Portable Bluetooth speaker

UE Boom is a portable speaker manufactured by Ultimate Ears, supporting Bluetooth and wired connections. UE Boom has been praised for its industrial design, loudness, battery life, speakerphone capability, and its suitability for outdoor use, but criticized for its comparatively high price.

The speaker was first introduced on May 21, 2013, and went on sale in the United States and Europe later that month.

On September 15, 2015, Ultimate Ears introduced the UE Boom 2, a revised model of the UE Boom. The new model featured IPX7 waterproofing, a 25% increase in volume, and superior wireless range over the original model.
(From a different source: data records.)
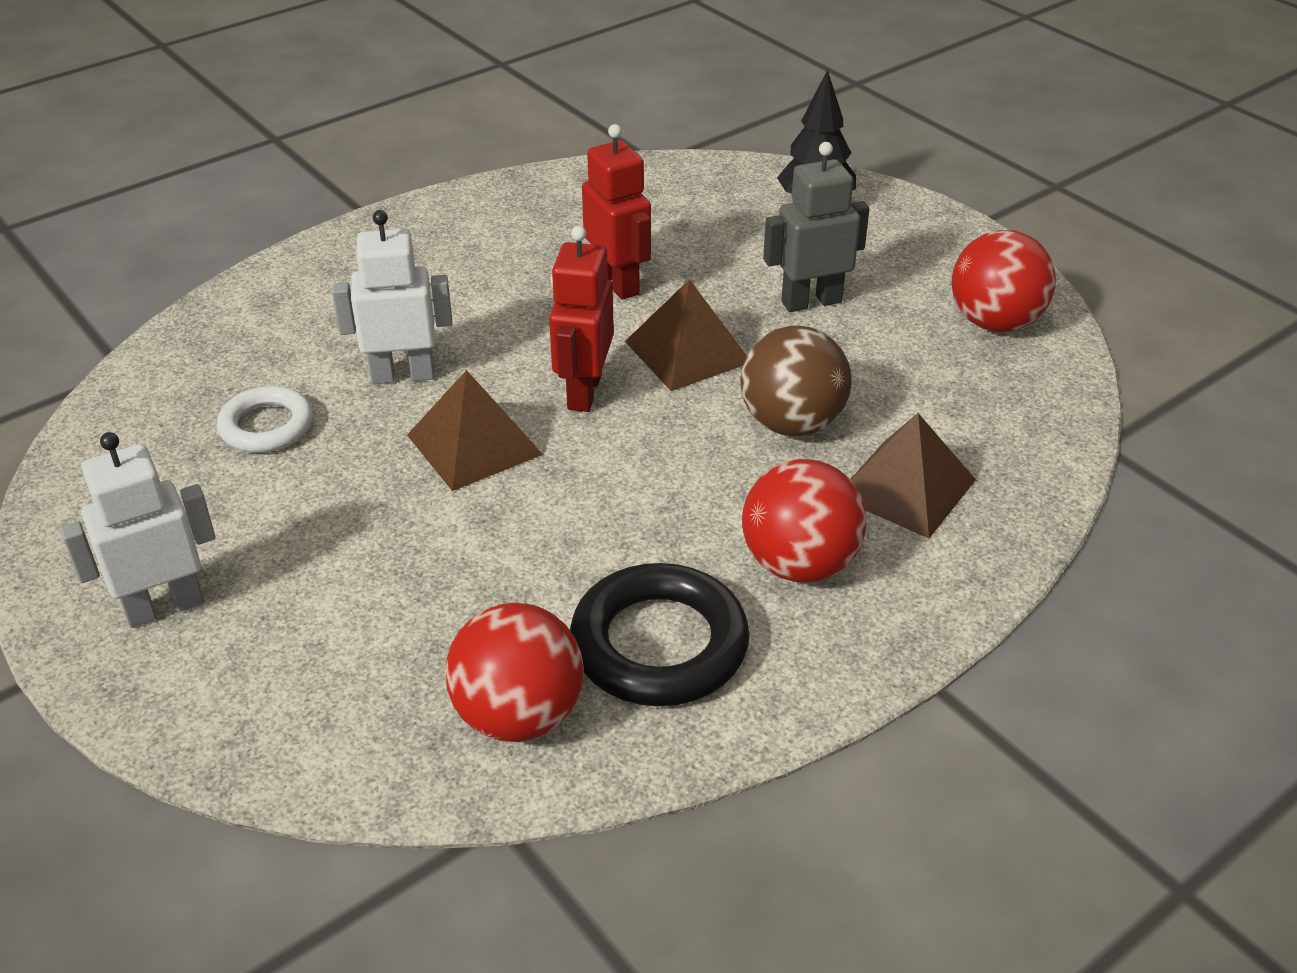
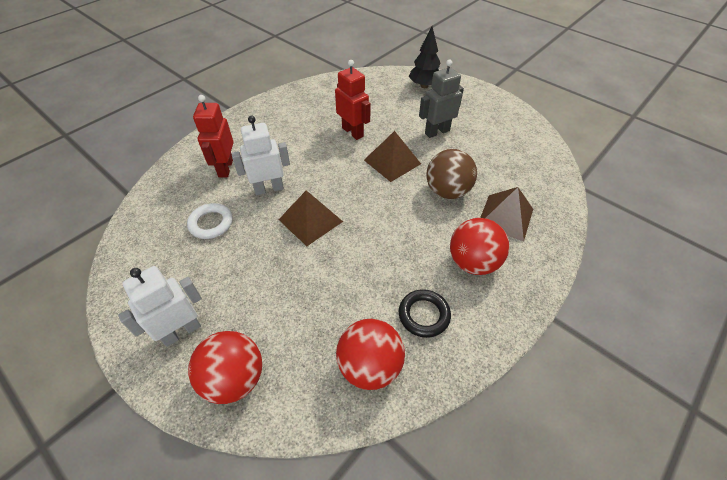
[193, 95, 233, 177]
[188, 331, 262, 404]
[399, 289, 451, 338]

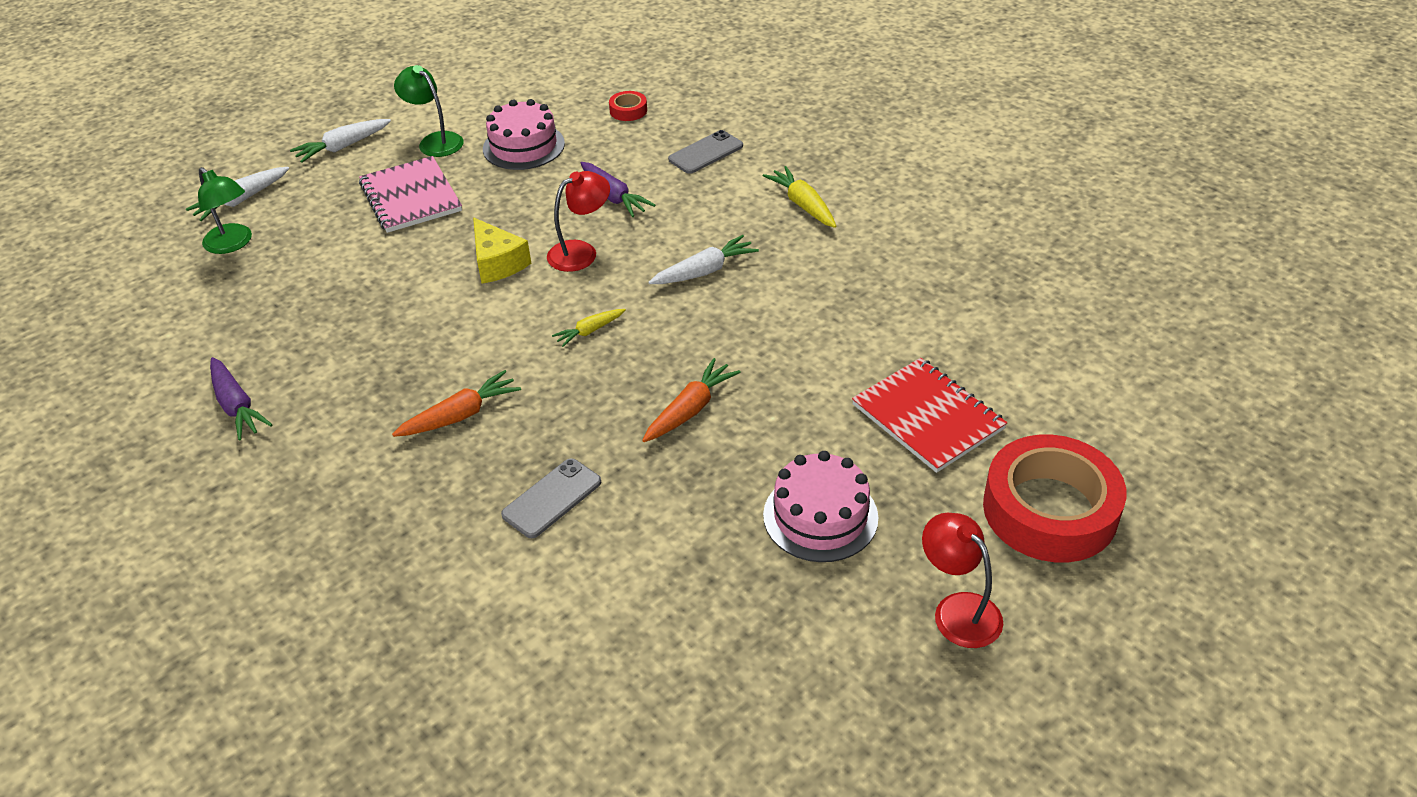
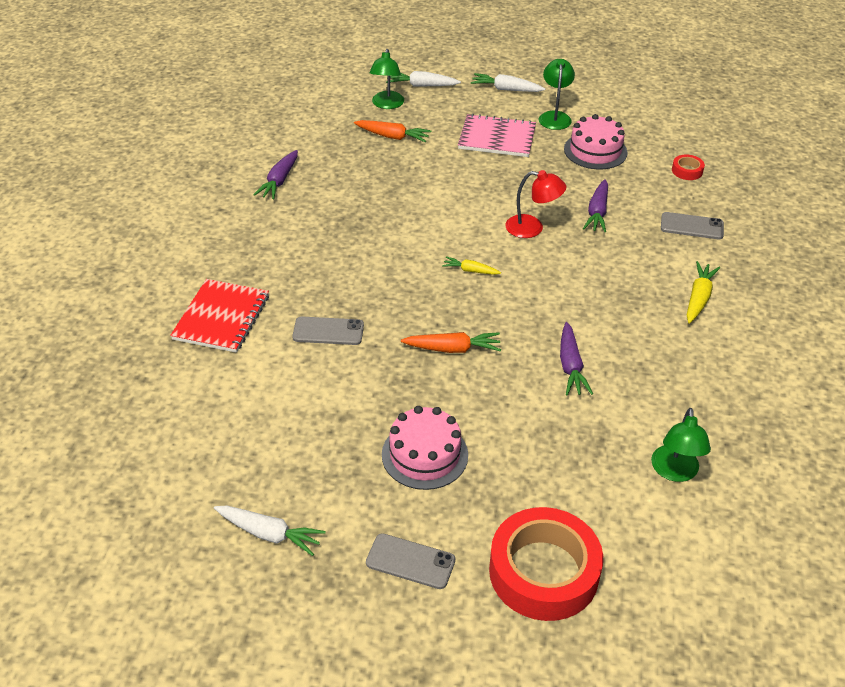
[473, 218, 531, 284] (first image)
[560, 322, 593, 395]
[651, 408, 711, 482]
[354, 120, 431, 142]
[214, 506, 326, 556]
[170, 279, 269, 353]
[366, 533, 455, 589]
[458, 114, 536, 157]

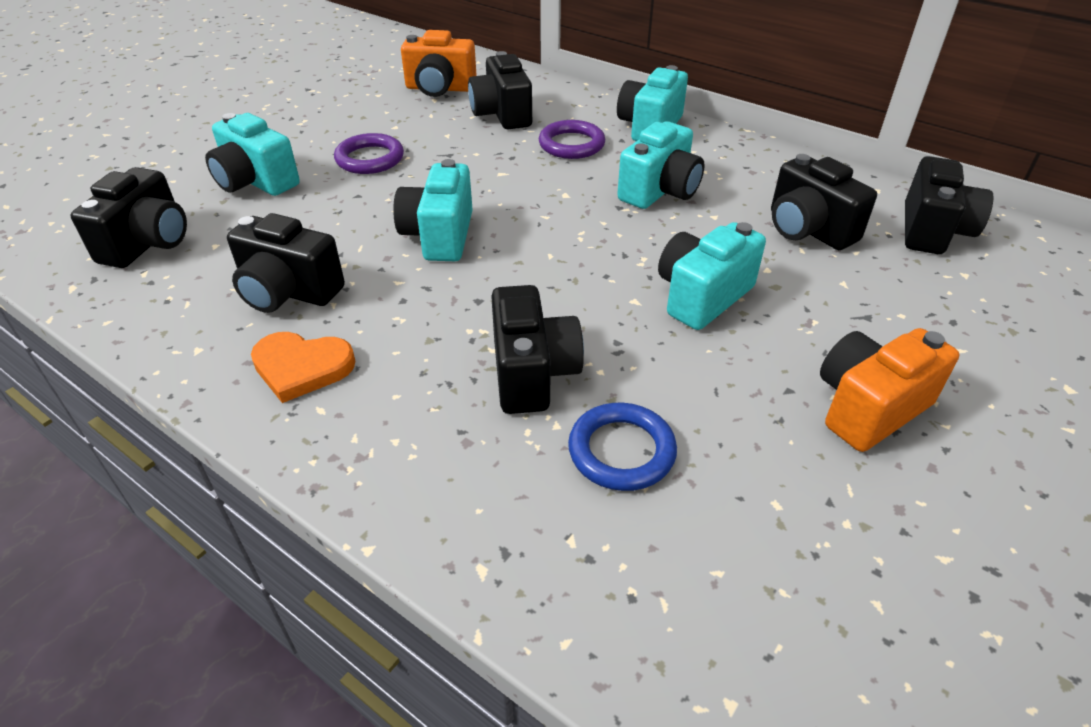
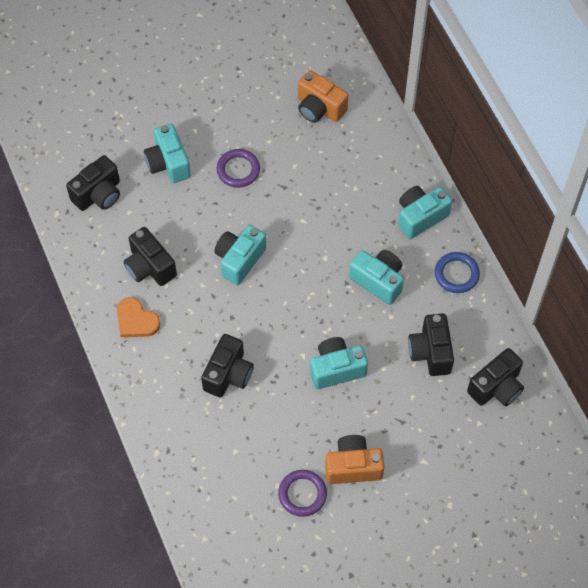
[468, 51, 532, 129] (first image)
[278, 470, 327, 517]
[435, 252, 480, 293]
[349, 250, 404, 305]

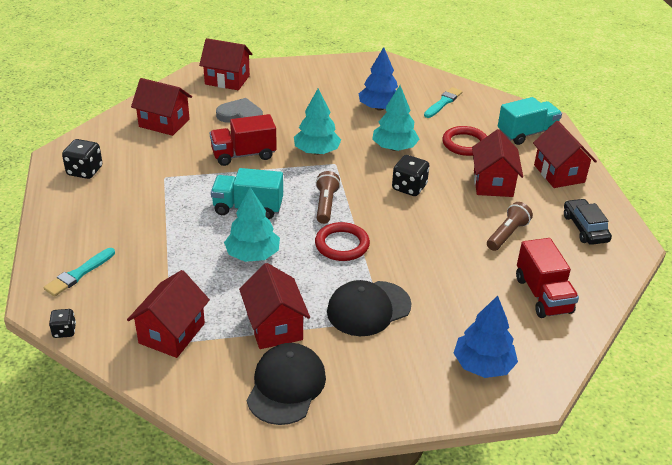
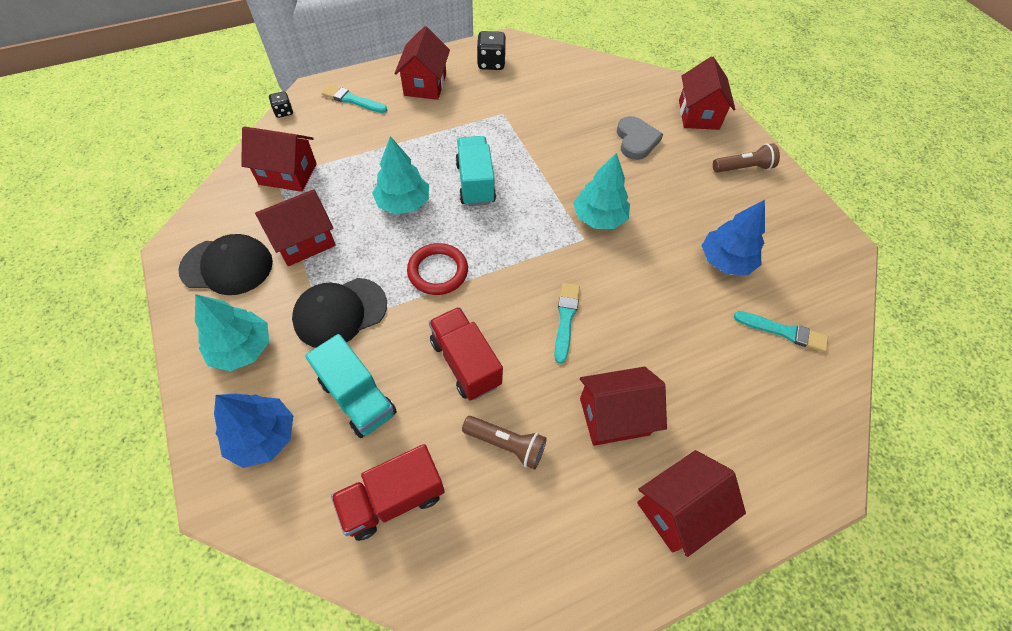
[442, 126, 487, 156] (first image)
[564, 199, 612, 245] (first image)
[395, 26, 450, 100]
[429, 307, 503, 400]
[713, 143, 780, 172]
[195, 294, 269, 371]
[305, 334, 397, 438]
[554, 283, 580, 364]
[292, 278, 387, 348]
The third revision, UE Boom 3, was announced on August 30, 2018 with a personalized version of the speaker announced on March 4, 2019.

== Design and features ==
The speaker is an elongated cylinder measuring 18 × 6.5 cm, similar in shape to a canned beverage, and weighing 538 g. It is coated in a water- and stain-resistant material and partly covered with rubber. The speaker comes in several colorways, including a limited edition designed by painter Kenny Scharf. The design and cylindrical shape was described by iLounge as "different from most competitors and yet consistent with both prior UE Boombox designs".

UE Boom consists of two 1.5 in drivers at 4 Ω, and has two passive radiators measuring 2 in. In terms of sound output, it supports a maximum of 88 dBA in a range of 90 Hz–20 kHz. On one end, it has a removable D-ring, which one reviewer suggested might be used to hang the device like a lantern. In addition to supporting Bluetooth, the speaker can be connected via a standard 3.5mm audio input. It also supports passive NFC, can be used as a Bluetooth speakerphone and has an alarm feature. Additionally, two speakers can be paired to one source, with each speaker playing back a separate channel, or both speakers playing both channels.

A recently released firmware update enabled a feature called "PartyUp" which allows a person to pair 150+ UE Boom, Boom 2, and MegaBoom speakers, and have them all playing music from a single source.

== Critical reception ==
CNET rated the UE Boom four stars out of five, favoring it as versatile, durable, portable and loud. CNET also commented that, like most small speakers, the UE Boom "just doesn't deliver a ton of bass", and that at higher volumes, the UE Boom may distort "bass-heavy material".

Will Greenwald reviewed the UE Boom for PC Magazine, remarking favorably on its design, volume and stereo pairing function. He noted that there was emphasis on the low-midrange tones. Greenwald also noted that the UE BOOM "doesn't exactly impress" in terms of low frequency sound. In testing the claim that the UE Boom produced "360-degree sound", he noted that the speaker's imaging did not suffer with different placement or listening position.

A reviewer for the New Zealand Herald praised it for ease-of-use and quality of sound.

In 2014, UE Boom received an iF product design award in the audio category.